I really don't know what i need to put inside the Body, and i don't know if the code is right. Anyone could help me?

Thanks.

to help, all code, all the code:

var fs = require('fs');
var finder = require('findit')(process.argv[2] || '.');
var path = require('path');
var aws = require('aws-sdk');

var s3 = new aws.S3();
aws.config.loadFromPath('./AwsConfig.json');
var BUCKET_NAME = 'test-dev-2';



finder.on('directory', function (dir, stat, stop) {
    var base = path.basename(dir);
    if (base === '.git' || base === 'node_modules' || base === 'bower_components') {
        stop();
    }
    else {
        console.log(dir + '/');
    }
});

finder.on('file', function (file, stat) {
    console.log(file);
    var params = {
        Bucket: BUCKET_NAME,
        Key: file,
        //Body:
    };
    //console.log(params.body);


    s3.putObject(params, function(err) {
        if(err) {
            console.log(err);
        }
        else {
            console.log("Success");
        }
    });
});

finder.on('error', function (err) {
    console.log(err);
});

finder.on('end', function () {
    console.log('Done!');
});

1 Answers

Based on the documentation, the Body parameter of s3.putObject can take a Buffer, Typed Array, Blob, String, or ReadableStream. The best one of those to use in most cases would be a ReadableString. You can create a ReadableString from any file using the createReadStream() function in the fs module.

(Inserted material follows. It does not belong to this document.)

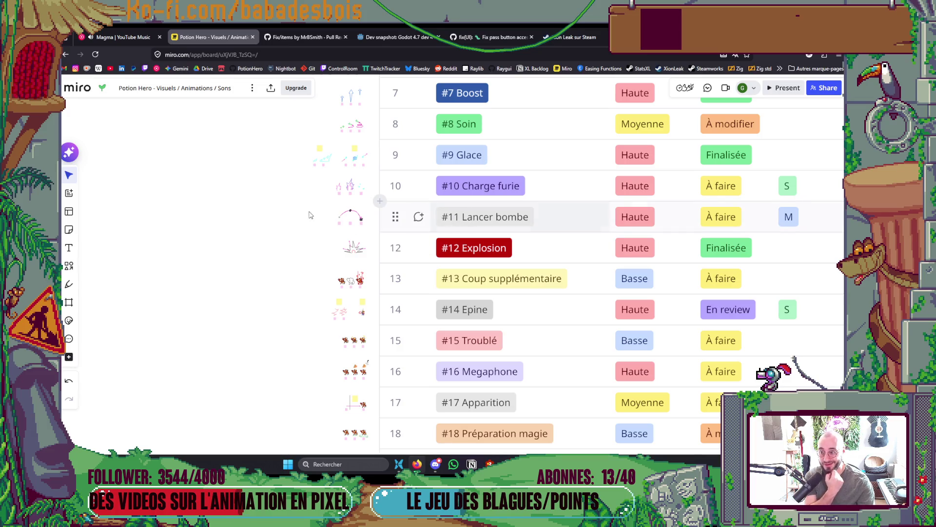
scroll(281, 241, "up", 2)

So, that part your code would look something like:

finder.on('file', function (file, stat) {
    console.log(file);
    var params = {
        Bucket: BUCKET_NAME,
        Key: file,
        Body: fs.createReadStream(file) // NOTE: You might need to adjust "file" so that it's either an absolute path, or relative to your code's directory.
    };

    s3.putObject(params, function(err) {
        if(err) {
            console.log(err);
        }
        else {
            console.log("Success!");
        }
    });
});

I also want to point out that you might run in to a problem with this code if you pass it a directory with a lot of files. putObject is an asynchronous function, which means it'll be called and then the code will move on to something else while it's doing its thing (ok, that's a gross simplification, but you can think of it that way). What that means in terms of this code is that you'll essentially be uploading all the files it finds at the same time; that's not good.

What I'd suggest is to use something like the async module to queue your file uploads so that only a few of them happen at a time.

Essentially you'd move the code you have in your file event handler to the queue's worker method, like so:

var async = require('async');

var uploadQueue = async.queue(function(file, callback) {
    var params = {
        Bucket: BUCKET_NAME,
        Key: file,
        Body: fs.createReadStream(file) // NOTE: You might need to adjust "file" so that it's either an absolute path, or relative to your code's directory.
    };

    s3.putObject(params, function(err) {
        if(err) {
            console.log(err);
        }
        else {
            console.log("Success!");
        }

        callback(err); // <-- Don't forget the callback call here so that the queue knows this item is done
    });
}, 2); // <-- This "2" is the maximum number of files to upload at once

Note the 2 at the end there, that specifies your concurrency which, in this case, is how many files to upload at once.

Then, your file event handler simply becomes:

finder.on('file', function (file, stat) {
    uploadQueue.push(file);
});

That will queue up all the files it finds and upload them 2 at a time until it goes through all of them.